When I was younger I listened avidly, in an angsty-teenage sort of way, to GWR our local station- I could recite the adverts off by heart! I wandered to Galaxy (I shudder at that word now) and I even tried Radio 1 when I was 15 or so, before deciding I disliked it intensely. There came a brief fortnight when i struggled with the static to hear Virgin, and decided that was even worse thus returning back to GWR. Occasionally I realise now, they played decent songs, it's just that I didn't want to hear decent songs back then. I wanted crap. And that was mostly what I got to be honest. I was trying (after a childhood filled with Hendrix, the Stones, B52's, The Who etc) to fit in, to be a normal music-loving teeny bopper. And so I bought Smash Hits, and memorized lyrics to Steps, and Boyzone. I even went through a stage (and I'm so pleased it was a stage) of covering my room in Boyzone pictures to try to fit in. I didn't particularly like them, I didn't think they were good, not as good as Hendrix certainly, but then I figured they had to be good. Didn't they?
Everyone listened to them, everyone loved them. So I wasn' t going to be the 'freak' who didn't!
This was how I spent most of my teens, struggling to fit in, desperately wanting to be 'normal'; not realising that individuality and uniqueness are what makes me who I am; and heck, if I think it's shit, then hey, that's fine.
My realisation came in Lower sixth- yes, it took that long. I was an angsty teenager for a long time. I started listening to 'other' music. Music I found in my dad's collection. (I also listened a lot to The Hitchhikers Guide to the Galaxy, so much so that I was able to quote more than I should have been able to). I bought a few Beatles Cd's, I got The Rolling Stones 'Jump Back' Illegally copied for me by a fellow geek at school. And then, I bought a Hendrix CD off a second hand stall, and really, really liked it.
The Air Guitar Album mark one was bought for me one christmas, and I did not stop listening to it. But then the real breakthrough came when I went to America.

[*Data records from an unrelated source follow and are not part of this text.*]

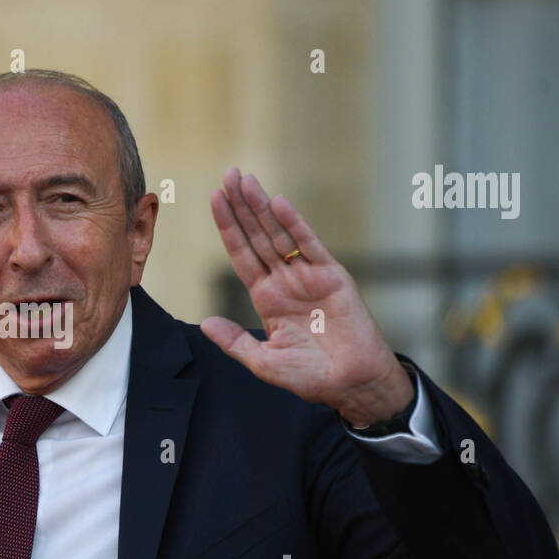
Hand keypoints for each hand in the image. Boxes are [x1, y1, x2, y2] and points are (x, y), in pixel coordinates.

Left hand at [199, 168, 413, 426]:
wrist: (352, 384)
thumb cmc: (311, 377)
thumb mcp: (264, 362)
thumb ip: (235, 342)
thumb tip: (205, 323)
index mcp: (267, 298)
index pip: (242, 255)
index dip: (228, 228)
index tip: (214, 200)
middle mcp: (285, 281)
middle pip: (257, 236)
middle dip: (241, 206)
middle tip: (228, 174)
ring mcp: (308, 276)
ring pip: (279, 234)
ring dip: (262, 207)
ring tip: (245, 180)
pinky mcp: (332, 277)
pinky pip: (309, 245)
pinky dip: (294, 224)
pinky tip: (277, 203)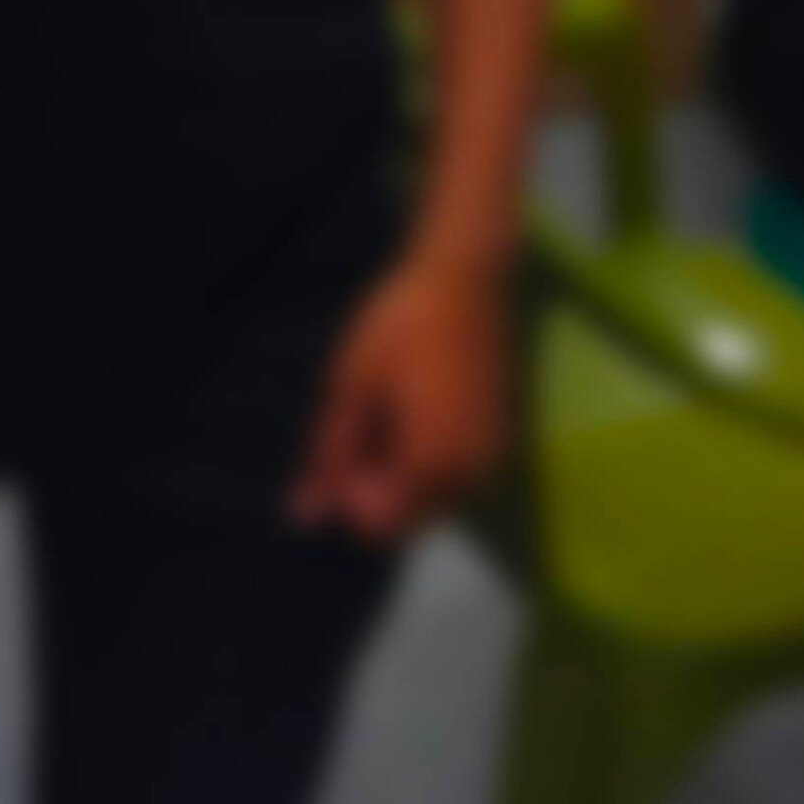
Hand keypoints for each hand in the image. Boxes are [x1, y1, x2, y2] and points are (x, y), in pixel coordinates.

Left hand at [287, 249, 508, 539]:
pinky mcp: (501, 440)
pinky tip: (412, 408)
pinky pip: (455, 476)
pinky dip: (427, 458)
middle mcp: (472, 476)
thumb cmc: (400, 323)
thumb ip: (328, 455)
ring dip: (400, 472)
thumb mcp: (350, 384)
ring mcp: (493, 458)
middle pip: (407, 517)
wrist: (467, 277)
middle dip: (374, 484)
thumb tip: (303, 517)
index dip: (348, 493)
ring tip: (385, 409)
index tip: (340, 443)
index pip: (379, 526)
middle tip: (359, 421)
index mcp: (432, 466)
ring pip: (431, 499)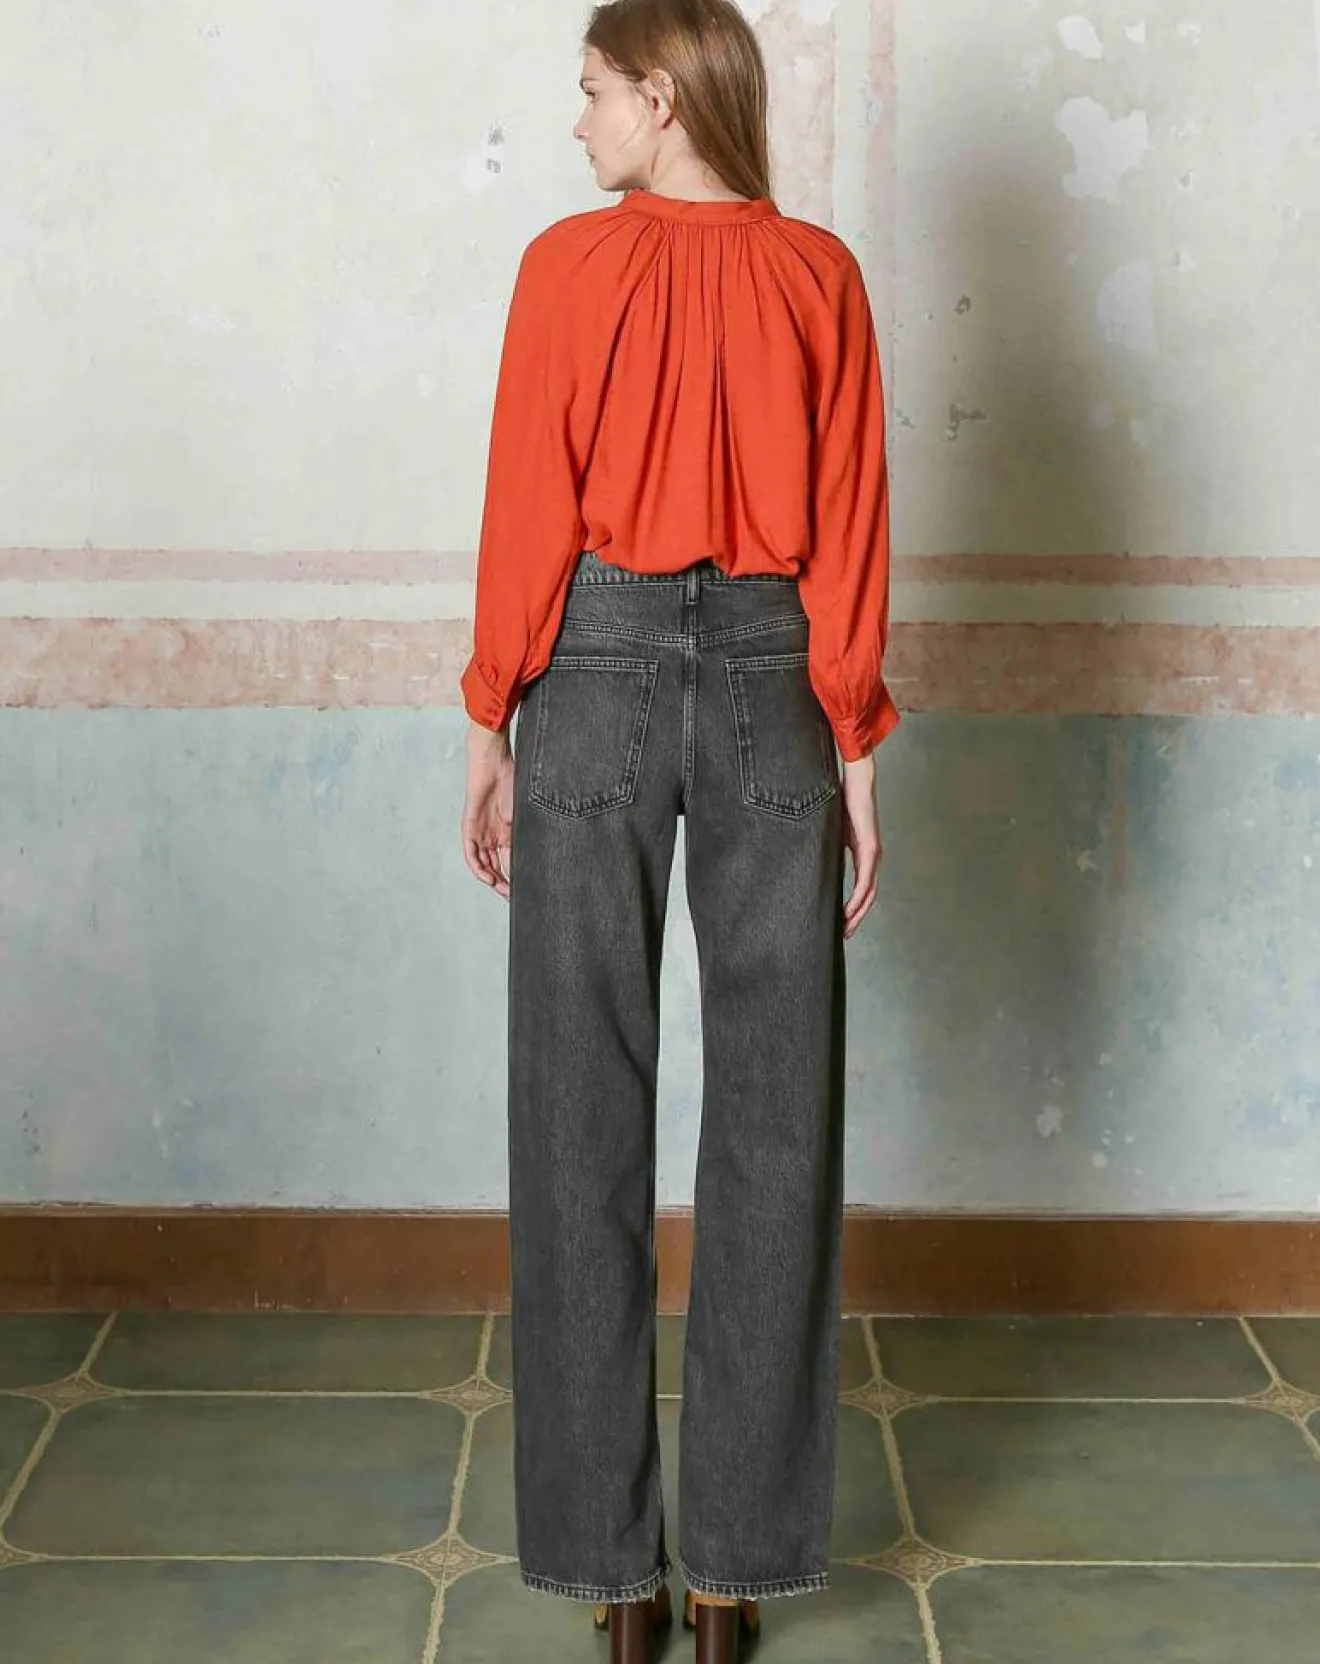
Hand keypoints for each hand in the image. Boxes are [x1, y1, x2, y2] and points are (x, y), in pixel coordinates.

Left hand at [461, 721, 514, 898]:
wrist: (495, 760)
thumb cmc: (514, 779)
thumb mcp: (525, 813)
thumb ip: (530, 832)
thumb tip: (548, 853)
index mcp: (509, 833)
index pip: (512, 861)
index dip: (518, 877)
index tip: (528, 891)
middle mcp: (494, 835)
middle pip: (497, 866)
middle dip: (505, 884)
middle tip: (515, 898)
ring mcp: (481, 832)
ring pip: (483, 863)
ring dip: (492, 879)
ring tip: (503, 891)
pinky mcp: (470, 827)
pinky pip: (471, 853)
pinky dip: (478, 867)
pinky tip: (487, 878)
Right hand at [839, 751, 881, 938]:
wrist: (857, 781)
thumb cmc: (843, 800)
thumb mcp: (833, 830)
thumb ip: (828, 846)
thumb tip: (814, 858)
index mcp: (864, 853)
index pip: (863, 887)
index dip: (855, 907)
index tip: (843, 921)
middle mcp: (873, 857)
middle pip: (869, 896)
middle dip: (857, 917)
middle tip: (844, 934)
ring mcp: (873, 854)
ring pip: (869, 893)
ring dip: (858, 913)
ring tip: (845, 928)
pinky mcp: (869, 849)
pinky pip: (865, 881)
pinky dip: (857, 899)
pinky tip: (848, 911)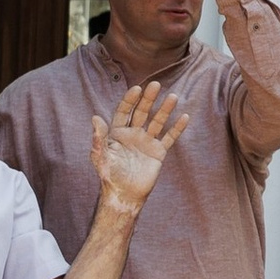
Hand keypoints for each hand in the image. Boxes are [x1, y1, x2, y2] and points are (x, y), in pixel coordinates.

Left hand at [89, 82, 191, 211]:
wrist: (125, 194)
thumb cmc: (110, 176)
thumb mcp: (100, 157)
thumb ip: (98, 138)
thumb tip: (95, 118)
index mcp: (118, 132)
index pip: (125, 111)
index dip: (130, 100)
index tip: (137, 89)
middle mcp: (133, 134)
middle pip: (142, 112)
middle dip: (149, 99)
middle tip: (156, 84)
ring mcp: (147, 142)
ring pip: (158, 122)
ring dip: (165, 109)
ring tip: (173, 97)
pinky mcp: (158, 152)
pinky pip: (169, 137)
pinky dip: (177, 128)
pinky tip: (184, 116)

Oh yes. Who'd have thought the States could show me music, show me my pathway to who I was really.
Those who knew me then, and some who know me now, will have heard of John, or JC. JC changed my life in more ways than one. I owe him for that much.
I remember the day so clearly.
We had been out with everyone- Monnard, Ian, Ellen etc...JC was there. We went to the cinema to see Panic Room (I annoyed JC by predicting a lot of it in his ear!) we were travelling back, and me and Monnard were in JC's car (that beat up red ford with the weird seatbelts) I was in the front, we were travelling down the road, and JC put in a CD. It was Metallica. I remember humming along to 'For whom the Bell tolls'. That was it. I was hooked. When I left, I left with that much changed in me. No more crappy music. EVER. I was going to be me. There were other people out there (albeit in America) who liked the kind of stuff I did, and didn't feel that they had to hide behind pop channels.
Of course without JC I probably wouldn't have realised that I was in a dead-end relationship, going furthermore into the deepening abyss either...but that's another story.
So here I am today, listening to Kerrang! Music I enjoy. Music I like. Feeling good.
Yeah.
It has a feel good effect on me. That's probably why I listen to it. Incidentally just read a chapter in my new Jeremy Clarkson book:

There is a choice. Obviously Radio 1 is out, unless you enjoy being serenaded by people banging bits of furniture together, and Radio 3 transmits nothing but the sound of small animals being tortured. What about local radio? In London there is Magic FM which broadcasts the Carpenters all day long. Of course, the Carpenters are fine - especially when you have a headache - but between the tunes men come on and speak.

Clarkson, J (2001) We let them get away with murder on radio.